Geoffrey Booza-Pitt, MP

Geoffrey Booza-Pitt is a lesser member of Urquhart's Cabinet (mentioned at one stage as Chancellor of the Duchy of Lancaster) in "The Final Cut". He is something of a 'character', cheerfully upper-class with a slightly eccentric sense of humour, notable for wearing colorful waistcoats and bow ties, and a fondness for the fairer sex. Urquhart promotes him to Foreign Secretary: Geoffrey is an Urquhart loyalist and in any case lacks the credibility to be a rival, and his popular image as a cute buffoon (though he is actually clever) humiliates his predecessor, also earning him a reputation as Urquhart's 'glove-puppet' (as Tom Makepeace calls him in his statement of resignation) and the consequent nickname of Sooty by both the Opposition and other Members of the Cabinet and Parliamentary Party.
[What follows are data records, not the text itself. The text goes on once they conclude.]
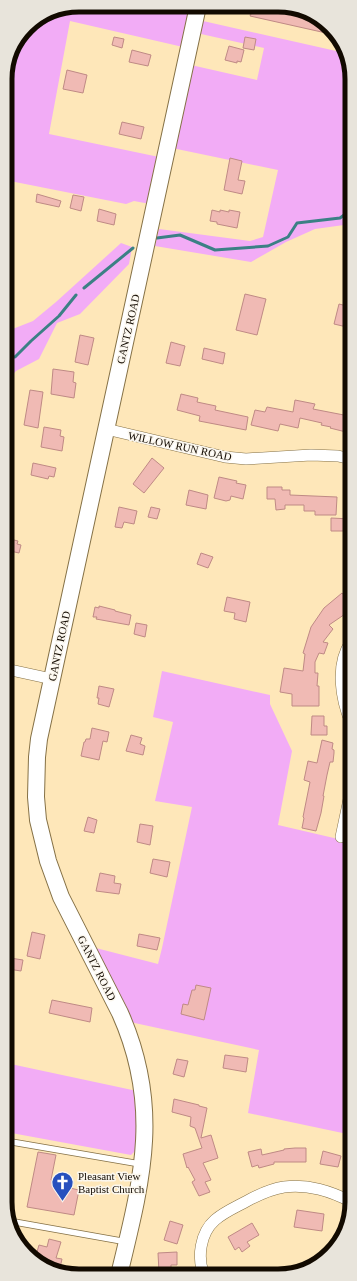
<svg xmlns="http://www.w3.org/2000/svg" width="357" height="1281" viewBox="0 0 357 1281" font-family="'Times New Roman',serif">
  <rect width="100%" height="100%" fill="#fee7b9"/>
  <path fill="#f2acf6" d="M79,5L193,6L183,47L70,21L49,134L159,157L150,204L134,201L126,204L5,180V74L27,26L51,11Z
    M203,21L345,53L351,64V224L315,229L286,242L251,262L155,246L159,229L250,241L263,237L278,170L172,148L191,65L257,80L264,48L201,34Z
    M121,243L132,247L129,264L80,314L57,323L39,359L16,371L5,384V332L33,321L56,302Z
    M162,671L270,695V704L292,751L278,825L351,842L352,1135L248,1113L259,1050L130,1022L92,947L158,964L162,948L192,807L155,801L173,722L153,717Z
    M6,1063L137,1091V1149L131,1155L6,1132Z"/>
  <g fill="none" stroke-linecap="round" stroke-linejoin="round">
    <path stroke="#3b8085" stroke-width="3" d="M157,238L180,235L215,250L268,246L288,237L297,223L340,218L351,210
      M84,288L133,248
      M5,357H15L31,341L59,316L76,295"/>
  </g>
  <path fill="#f0bab4" stroke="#bf8a85" d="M231,6H293L331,27L335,35L250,16L251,14L231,10Z
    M114,37L124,39L122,48L112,45Z
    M245,37L256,39L254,50L243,48Z
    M229,46L244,50L241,62L237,61V63L225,60Z
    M132,50L151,55L148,66L129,62Z
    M67,70L87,75L83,93L63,89Z
    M122,122L144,127L141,139L119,134Z
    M230,158L242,161L238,180L245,181L242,194L224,190Z
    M37,194L61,201L59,207L36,202Z
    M73,195L84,197L81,211L70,208Z
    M99,209L116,214L114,225L97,221Z
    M212,210L220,212V210L229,212V210L240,212L237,228L217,224V222L210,221Z
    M245,294L266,299L257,335L236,330Z
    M339,304L351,307V328L334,324Z
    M80,335L94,338L88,365L75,362Z
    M171,342L185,346L180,366L166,363Z
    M204,348L225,353L223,364L202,359Z
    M53,369L74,372L73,382L76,383L74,398L51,394Z
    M30,390L43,392L38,428L24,425Z
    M181,394L198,398L197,402L216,406L215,410L248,417L246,430L199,421L200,416L177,410Z
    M295,400L315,404L313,409L349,416L346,432L330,428L331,427L321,425L322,423L300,418L298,428L280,424L278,431L251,425L255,410L265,412L267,407L293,412Z
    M44,427L61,430L60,436L64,437L62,451L41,447Z
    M152,458L164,468L144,493L133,484Z
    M33,463L56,468L54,477L49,476L48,479L31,475Z
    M219,477L237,481L236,483L246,485L243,499L231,496L230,500L226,501L214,498Z
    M267,487H282V490H290V495L337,497L336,515H315V511H304V505H285V509L276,510L275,499H267Z
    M189,490L208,495L206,509L186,505Z
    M119,507L137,511L134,524L124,522L122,528L115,527Z
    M151,507L160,509L157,519L148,517Z
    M331,518L351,519V531H331Z
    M6,538L18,541L17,544L21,545L19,553L6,550Z
    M201,553L213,557L208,568L197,564Z
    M351,588V610L329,625L333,629L323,642L328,643L324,654L319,653L315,662V673H318L317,686H319V706H292V694L280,692L284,668L303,671L305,654L303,653L311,627L324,608L342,593V594Z
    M227,597L250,602L246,622L234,619L235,613L224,611Z
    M99,606L115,610V611L131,615L129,625L96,619L97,617H93L95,607L99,608Z
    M136,623L147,625L145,637L134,634Z
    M99,686L114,689L109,707L98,704L99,698H97Z
    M312,716H324V726H327V735H311Z
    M92,728L109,732L107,742L103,741L99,760L81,756L84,742H85L86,739H90Z
    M131,735L142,738L140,744L145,746L143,755L126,751Z
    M322,740L333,743L332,749L334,750V753L333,762H330L327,775L323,796H324L321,813L316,831L302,828L304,818L303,817L310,782L304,780L308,761L317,763Z
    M88,817L97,820L94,833L84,831Z
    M140,824L153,826L150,845L137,842Z
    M153,859L170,862L167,877L150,873Z
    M100,873L115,876L114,883L121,884L119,894L96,891Z
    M32,932L45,935L40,959L27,956Z
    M139,934L160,938L157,950L137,946Z
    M10,958L23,960L21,971L8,969Z
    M196,985L211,988L204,1020L181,1014L183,1004L188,1005L192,990H195Z
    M52,1000L92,1008L90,1022L49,1013Z
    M225,1055L248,1058L246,1072L223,1068Z
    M177,1059L188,1061L184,1077L173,1074Z
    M174,1099L199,1105V1106L207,1108L201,1138L211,1135L218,1158L203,1163L211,1180L205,1182L210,1192L199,1196L192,1182L195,1180L188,1167L187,1168L183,1154L202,1148L195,1128L190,1126L191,1117L172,1112Z
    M295,1148H306V1162H274V1164L259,1168L258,1165L252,1167L248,1152L261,1149L262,1155L284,1150V1149Z
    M323,1151L341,1156L338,1167L320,1164Z
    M38,1152L56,1155L51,1180L57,1181L56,1185L79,1190L74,1215L27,1207Z
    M297,1210L324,1214L322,1231L294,1227Z
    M170,1221L183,1225L177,1244L164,1240Z
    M252,1223L259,1235L247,1242L250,1246L242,1252L239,1247L235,1250L228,1237Z
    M49,1239L61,1242L56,1258L62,1259L59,1272L35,1259L39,1245L47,1247Z
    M177,1252V1265H171V1272H159L158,1253Z"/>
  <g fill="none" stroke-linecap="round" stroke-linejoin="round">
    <defs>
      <path id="lane" d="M6,1141L140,1164
        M9,1221L127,1242"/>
      <path id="street" d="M106,429L225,457L246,459L311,455L338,456L351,459
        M351,642C335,665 341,699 351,723
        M6,669L52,679
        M341,837L351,790
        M204,1275C197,1258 200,1233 215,1220C224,1212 236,1207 247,1201C258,1195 271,1189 284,1187C309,1184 330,1191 352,1202"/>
      <path id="secondary" d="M119,1275C142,1180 162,1107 120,1013L61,897L48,861L38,820L36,797L37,757L39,739L198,6"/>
    </defs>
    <use href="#lane" stroke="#857146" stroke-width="7"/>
    <use href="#street" stroke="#857146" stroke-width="12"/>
    <use href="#secondary" stroke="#857146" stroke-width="18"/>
    <use href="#lane" stroke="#fff" stroke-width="5.5"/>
    <use href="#street" stroke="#fff" stroke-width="11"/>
    <use href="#secondary" stroke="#fff" stroke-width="16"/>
  </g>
  <defs>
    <symbol id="church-pin" viewBox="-11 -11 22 30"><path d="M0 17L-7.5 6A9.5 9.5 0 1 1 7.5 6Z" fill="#2750be" stroke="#fbf7ee"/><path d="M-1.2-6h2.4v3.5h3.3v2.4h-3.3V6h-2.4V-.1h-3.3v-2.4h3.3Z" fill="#fff"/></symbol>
  </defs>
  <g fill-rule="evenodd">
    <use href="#church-pin" x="50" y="1170" width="25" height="34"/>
  </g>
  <g text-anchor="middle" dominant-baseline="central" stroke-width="3" stroke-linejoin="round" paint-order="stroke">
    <g font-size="11" fill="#120a00" stroke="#fbf7ee">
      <text transform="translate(128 329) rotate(-77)">GANTZ ROAD</text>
      <text transform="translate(180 446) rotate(12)">WILLOW RUN ROAD</text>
      <text transform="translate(59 646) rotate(-78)">GANTZ ROAD</text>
      <text transform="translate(97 968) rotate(63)">GANTZ ROAD</text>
    </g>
    <g font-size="11" fill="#120a00" stroke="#fbf7ee" text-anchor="start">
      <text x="78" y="1176">Pleasant View<tspan x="78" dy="13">Baptist Church</tspan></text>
    </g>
  </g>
  <path d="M0 0H357V1281H0ZM79 12H278A67 67 0 0 1 345 79V1202A67 67 0 0 1 278 1269H79A67 67 0 0 1 12 1202V79A67 67 0 0 1 79 12Z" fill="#e8e4db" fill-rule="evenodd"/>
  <path fill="none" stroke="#120a00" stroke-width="5" d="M79 12H278A67 67 0 0 1 345 79V1202A67 67 0 0 1 278 1269H79A67 67 0 0 1 12 1202V79A67 67 0 0 1 79 12Z"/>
</svg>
Book versionIn the book, Geoffrey follows a similar plot to the TV version. However he is Transport Secretary to start with and later Home Secretary. He has an affair with his Party constituency Chairman's wife. His political career survives under Urquharts successor, Maxwell Stanbrook.

Claire Carlsen, MP

Claire Carlsen is a backbencher whose ability and intelligence prompt Urquhart to make her his Parliamentary Private Secretary (PPS), even though he knows (and lets her know he knows after scaring her with the fact that he might not know, and her being too much of a blabbermouth) she is having an affair with his rival Tom Makepeace. Her sexual and professional relationship with Makepeace gives her the role of double agent: telling many genuine, and sometimes damaging facts about Makepeace to Urquhart, and the cold, evil traits and weaknesses of Urquhart to Makepeace. In the end she helps Makepeace destroy Urquhart, by fraudulently acquiring a paper documenting Lieutenant Francis Urquhart's killing of Evanghelos Passolodes' two brothers in Cyprus in 1956. This, in addition to Mattie Storin's tape of her murder by Urquhart, and the confession of Urquhart's murder of Roger O'Neill, makes Elizabeth Urquhart and Corder arrange for Urquhart's subsequent killing on Margaret Thatcher Day, when there is no hope of Urquhart continuing to be safely in office.
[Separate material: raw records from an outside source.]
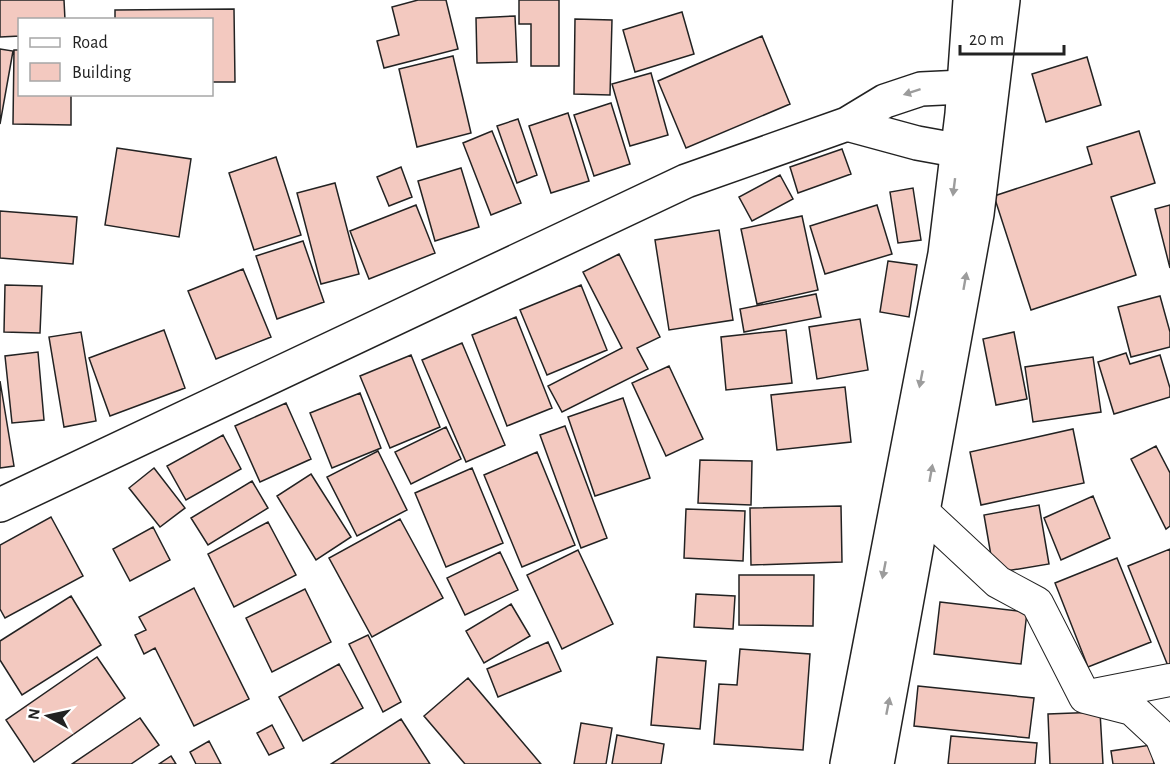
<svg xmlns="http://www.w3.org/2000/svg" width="1170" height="764" viewBox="0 0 1170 764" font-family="'Alegreya Sans',sans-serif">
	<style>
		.building { fill: #f3c9c0; stroke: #222; stroke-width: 1.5 }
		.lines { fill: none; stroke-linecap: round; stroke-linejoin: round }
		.minor-casing { stroke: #222; stroke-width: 34 }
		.tertiary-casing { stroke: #222; stroke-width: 36 }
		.secondary-casing { stroke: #222; stroke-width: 36 }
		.minor { stroke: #fff; stroke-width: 32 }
		.tertiary { stroke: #fff; stroke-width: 33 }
		.secondary { stroke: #fff; stroke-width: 33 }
		.oneway { fill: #9c9c9c }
	</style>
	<rect width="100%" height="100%" fill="#fff"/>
	<path class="building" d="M0,0H64L65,20H20V36L0,37Z
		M418,0H446L458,49L384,68L377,41L399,35L392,7Z
		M519,0H559V66H531V24H519Z
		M234,9L235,82H212V20H115V10Z
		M682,12L694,54L635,72L623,30Z
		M515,16L517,62L477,63L476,18Z
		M575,19L612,20L610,95L574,94Z
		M762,36L790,104L686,148L658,81Z
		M0,49L13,51L0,124Z
		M14,50H20V94H71V125L13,124Z
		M453,56L471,133L417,147L399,69Z
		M1087,57L1101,105L1046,122L1032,74Z
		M651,73L668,135L630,146L612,84Z
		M611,103L630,164L594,176L574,115Z
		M568,113L589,181L551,193L529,126Z
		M518,119L537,175L517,183L497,126Z
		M492,131L521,203L491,215L463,143Z
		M1139,131L1155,183L1111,197L1136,275L1031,310L994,196L1092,164L1087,147Z
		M117,148L191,159L179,237L105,225Z
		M842,149L851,174L798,193L790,167Z
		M276,157L301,235L254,250L229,173Z
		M401,167L412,197L389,206L377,177Z
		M461,168L479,227L435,241L418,181Z
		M780,175L793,199L752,221L739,197Z
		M335,183L359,274L321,284L297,193Z
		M913,188L921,240L898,243L890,192Z
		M416,205L435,253L369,279L350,231Z
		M877,205L892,254L825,274L810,226Z
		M1170,205V268L1155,209Z
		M0,211L77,217L73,264L0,258Z
		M802,216L818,290L757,304L741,229Z
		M719,230L733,320L669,330L655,240Z
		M303,241L324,302L277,319L256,256Z
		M619,254L660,337L637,348L648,369L562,412L548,386L622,348L583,272Z
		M888,261L917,265L909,317L880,312Z
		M243,269L271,337L216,359L188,291Z
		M5,285L42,286L40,333L4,332Z
		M581,285L607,350L547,375L520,310Z
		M816,294L821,317L744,332L740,309Z
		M1160,296L1170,332V347L1131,357L1118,307Z
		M516,317L552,408L507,426L472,335Z
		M860,319L868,370L817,379L809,327Z
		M164,330L185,388L110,416L89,358Z
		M786,330L792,383L726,390L721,337Z
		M81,332L96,421L64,427L49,337Z
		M1014,332L1027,399L996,405L983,339Z
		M462,343L505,445L466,462L422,360Z
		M38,352L44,420L12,423L5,356Z
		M1126,353L1130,364L1160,355L1170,388V397L1114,414L1098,362Z
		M411,355L440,427L390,448L360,376Z
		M1093,357L1101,412L1033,422L1025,367Z
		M669,366L703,439L666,456L632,383Z
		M0,381L14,466L0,468Z
		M845,387L851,442L777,450L771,395Z
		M360,393L381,448L332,468L310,413Z
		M623,398L650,478L595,496L568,417Z
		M286,403L311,459L260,482L235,426Z
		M565,426L607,538L581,548L540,435Z
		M446,427L461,459L411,484L395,452Z
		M1073,429L1084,483L981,505L970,452Z
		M223,435L241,469L186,500L167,466Z
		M1156,446L1170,473V526L1166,529L1131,459Z
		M378,451L407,510L357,536L327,477Z
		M537,452L575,545L522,567L484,475Z
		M700,460L752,461L751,505L698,503Z
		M154,468L185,508L160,527L129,488Z
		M472,468L503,543L446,567L415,493Z
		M311,474L351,537L316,560L277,496Z
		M252,481L268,508L208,545L191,518Z
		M1093,496L1110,538L1061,560L1044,518Z
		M1039,505L1049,564L994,573L984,515Z
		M841,506L842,562L751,565L750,508Z
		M686,509L745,511L743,561L684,558Z
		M51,517L83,576L5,618L0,609V545Z
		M400,519L443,598L372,637L329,558Z
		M268,522L296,575L234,607L208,554Z
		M153,527L170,560L130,581L113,549Z
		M1170,549V671L1128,566Z
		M578,550L613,624L562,649L527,575Z
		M500,552L518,590L465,615L447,578Z
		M1117,558L1151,642L1088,667L1055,583Z
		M739,575H814L813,626L739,625Z
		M194,588L249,699L194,726L155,648L144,654L135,635L146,630L139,617Z
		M305,589L331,642L272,672L246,618Z
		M696,594L735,596L733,629L694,627Z
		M71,596L101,645L22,695L0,660V641Z
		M940,602L1027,612L1021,664L934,654Z
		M511,604L530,636L484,663L466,631Z
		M368,635L401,702L383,712L349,644Z
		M548,642L561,671L498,697L487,669Z
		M740,649L810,654L803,750L714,744L719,684L737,685Z
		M97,657L125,698L34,762L6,720Z
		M657,657L706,661L700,729L651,725Z
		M339,664L363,708L303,741L279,697Z
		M468,678L541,764H465L424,716Z
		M918,686L1034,698L1029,738L914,726Z
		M1100,712L1103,764H1050L1048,714Z
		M140,718L159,745L131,764H72Z
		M401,719L430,764H331Z
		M581,723L612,728L606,764H574Z
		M272,725L284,748L269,755L257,733Z
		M617,735L664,744L661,764H612Z
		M951,736L1037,743L1035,764H948Z
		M209,741L221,764H196L190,752Z
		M1151,745L1154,764H1113L1111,751Z
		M171,756L176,764H159Z"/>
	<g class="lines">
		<defs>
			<path id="minor" d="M924,513L998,582L1037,603L1085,697L1132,709L1161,736L1170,758
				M1094,695L1170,680"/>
			<path id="tertiary" d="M847,124L917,143L983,155
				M0,505L686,181L847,124L885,101L921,89L963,87L991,88"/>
			<path id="secondary" d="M847,764L945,254L962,114L970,0
				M877,764L977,214L1003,0"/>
		</defs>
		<use href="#minor" class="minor-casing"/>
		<use href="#tertiary" class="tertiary-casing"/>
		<use href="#secondary" class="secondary-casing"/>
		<use href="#minor" class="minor"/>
		<use href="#tertiary" class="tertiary"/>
		<use href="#secondary" class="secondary"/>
	</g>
	<defs><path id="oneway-solid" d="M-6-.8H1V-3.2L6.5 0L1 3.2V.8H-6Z" transform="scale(1.5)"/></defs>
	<g class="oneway">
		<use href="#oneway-solid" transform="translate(912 92) rotate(162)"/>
		<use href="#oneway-solid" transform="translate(954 187) rotate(97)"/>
		<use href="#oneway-solid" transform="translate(965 281) rotate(-80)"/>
		<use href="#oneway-solid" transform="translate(921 379) rotate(101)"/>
		<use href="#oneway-solid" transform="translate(931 473) rotate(-80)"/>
		<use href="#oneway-solid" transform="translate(884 570) rotate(101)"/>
		<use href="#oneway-solid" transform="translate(888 706) rotate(-79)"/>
	</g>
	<rect x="18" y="18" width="195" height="78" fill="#ffffff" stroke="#a7a7a7" stroke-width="1.5"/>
	<rect x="30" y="38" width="30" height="9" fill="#ffffff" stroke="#a7a7a7" stroke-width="1.5"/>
	<text x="72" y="48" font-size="18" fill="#222222">Road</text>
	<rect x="30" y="63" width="30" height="18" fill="#f3c9c0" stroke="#a7a7a7" stroke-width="1.5"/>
	<text x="72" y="78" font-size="18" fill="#222222">Building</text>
	<g transform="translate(48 716) rotate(278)" stroke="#ffffff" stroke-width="4.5" paint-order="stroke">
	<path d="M0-4.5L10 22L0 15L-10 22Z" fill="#222222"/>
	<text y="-9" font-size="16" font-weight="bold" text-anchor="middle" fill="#222222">N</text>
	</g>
	<path d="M960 45v9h104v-9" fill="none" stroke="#222222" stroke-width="3"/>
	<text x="969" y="45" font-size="18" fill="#222222" stroke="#ffffff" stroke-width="4.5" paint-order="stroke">20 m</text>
</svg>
A slight alteration is in the novel instead of her career losing momentum at the end, Claire is promoted to a junior Minister by new Prime Minister Stanbrook.

Carlsen was played in the television adaption by Isla Blair.

Maxwell Stanbrook, MP

Max Stanbrook is a Minister in Francis Urquhart's government promoted to Environment Secretary by Urquhart after he sacks Annita Burke. He is put in charge of preventing the construction of the Thatcher statue by Urquhart. When he can't find a reason to stop its construction, Urquhart gives him a lecture about following orders. He is later revealed to be Jewish and of dubious parentage. After Francis Urquhart is killed, it is Stanbrook who prevails over harsh candidates like Arthur Bollingroke to become Prime Minister. He (thanks to Urquhart's death, which granted a sympathy vote) wins a landslide majority in Parliament.

He is not featured at all in the TV version.